Lake Simcoe has become the high-water mark other cities will attempt to emulate as environmentalists push climate change to the forefront.
This past fall, the Provincial government passed "The Great Lakes Protection Act,” an act based on the five-year experience of Barrie, Orillia and Innisfil, because it worked so well and became the approach that will be taken with the entire Great Lake watershed.
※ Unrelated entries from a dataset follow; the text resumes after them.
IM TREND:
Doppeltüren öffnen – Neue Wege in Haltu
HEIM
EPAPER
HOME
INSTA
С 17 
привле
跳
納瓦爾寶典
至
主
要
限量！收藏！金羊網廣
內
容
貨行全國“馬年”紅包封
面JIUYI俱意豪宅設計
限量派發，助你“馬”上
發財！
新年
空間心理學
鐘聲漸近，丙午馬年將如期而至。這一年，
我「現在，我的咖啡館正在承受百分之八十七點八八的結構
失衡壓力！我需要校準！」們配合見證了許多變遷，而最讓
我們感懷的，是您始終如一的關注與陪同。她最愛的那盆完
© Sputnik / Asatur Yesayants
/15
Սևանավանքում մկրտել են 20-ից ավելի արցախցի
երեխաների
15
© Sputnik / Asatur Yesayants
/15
The initial Lake Simcoe Protection Act created in Dec. 2008 lead to the Lake Simcoe Protection Plan which was designed in June 2009 to “protect and restore the ecological health of Lake Simcoe”.
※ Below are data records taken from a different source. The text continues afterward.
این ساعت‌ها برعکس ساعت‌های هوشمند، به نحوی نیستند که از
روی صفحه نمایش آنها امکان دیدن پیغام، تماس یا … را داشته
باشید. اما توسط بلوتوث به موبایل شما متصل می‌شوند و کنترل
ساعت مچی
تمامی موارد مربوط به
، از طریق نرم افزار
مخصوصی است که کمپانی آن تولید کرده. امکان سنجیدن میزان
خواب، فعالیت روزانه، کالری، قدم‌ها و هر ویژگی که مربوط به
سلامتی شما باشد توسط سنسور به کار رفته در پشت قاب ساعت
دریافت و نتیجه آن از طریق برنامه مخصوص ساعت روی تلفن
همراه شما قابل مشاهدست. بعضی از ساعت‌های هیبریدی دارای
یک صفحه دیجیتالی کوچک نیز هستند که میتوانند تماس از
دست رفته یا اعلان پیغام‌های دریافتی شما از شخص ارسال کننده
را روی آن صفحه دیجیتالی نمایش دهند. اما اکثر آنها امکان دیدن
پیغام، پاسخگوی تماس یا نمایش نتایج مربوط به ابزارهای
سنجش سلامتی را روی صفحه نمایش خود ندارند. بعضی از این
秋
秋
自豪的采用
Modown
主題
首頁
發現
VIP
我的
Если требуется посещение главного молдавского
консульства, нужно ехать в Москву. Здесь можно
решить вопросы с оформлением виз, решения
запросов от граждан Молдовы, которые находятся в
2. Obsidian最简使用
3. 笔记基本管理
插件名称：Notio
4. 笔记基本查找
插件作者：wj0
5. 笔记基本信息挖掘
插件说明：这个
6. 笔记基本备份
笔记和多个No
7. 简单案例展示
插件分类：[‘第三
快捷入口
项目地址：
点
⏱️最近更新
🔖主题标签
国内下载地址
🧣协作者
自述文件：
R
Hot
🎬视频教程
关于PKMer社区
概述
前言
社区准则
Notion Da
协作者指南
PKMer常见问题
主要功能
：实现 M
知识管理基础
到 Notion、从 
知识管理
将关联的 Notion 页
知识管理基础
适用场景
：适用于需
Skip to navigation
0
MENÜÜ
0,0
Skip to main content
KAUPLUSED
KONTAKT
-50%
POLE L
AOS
The legislation, the first of its kind in Canada, brought together three levels of government, citizen groups, scientists, as well as the municipalities along the 10,000 metres of shoreline to address the effects of urbanization and climate change on the lake.
The plan brought immediate attention to the alarming rates of phosphorus in the ecosystem, including the lake and its 2,899 square-kilometres of tributaries that drain into it.
At the five year mark, the latest report shows that long-term spring phosphorus concentrations – that cause blue-green algae – have declined and that some native fish, including wild lake whitefish and cisco are returning to levels not seen for decades.
Good news for our environment and for all of the homeowners and cottagers who enjoy Lake Simcoe.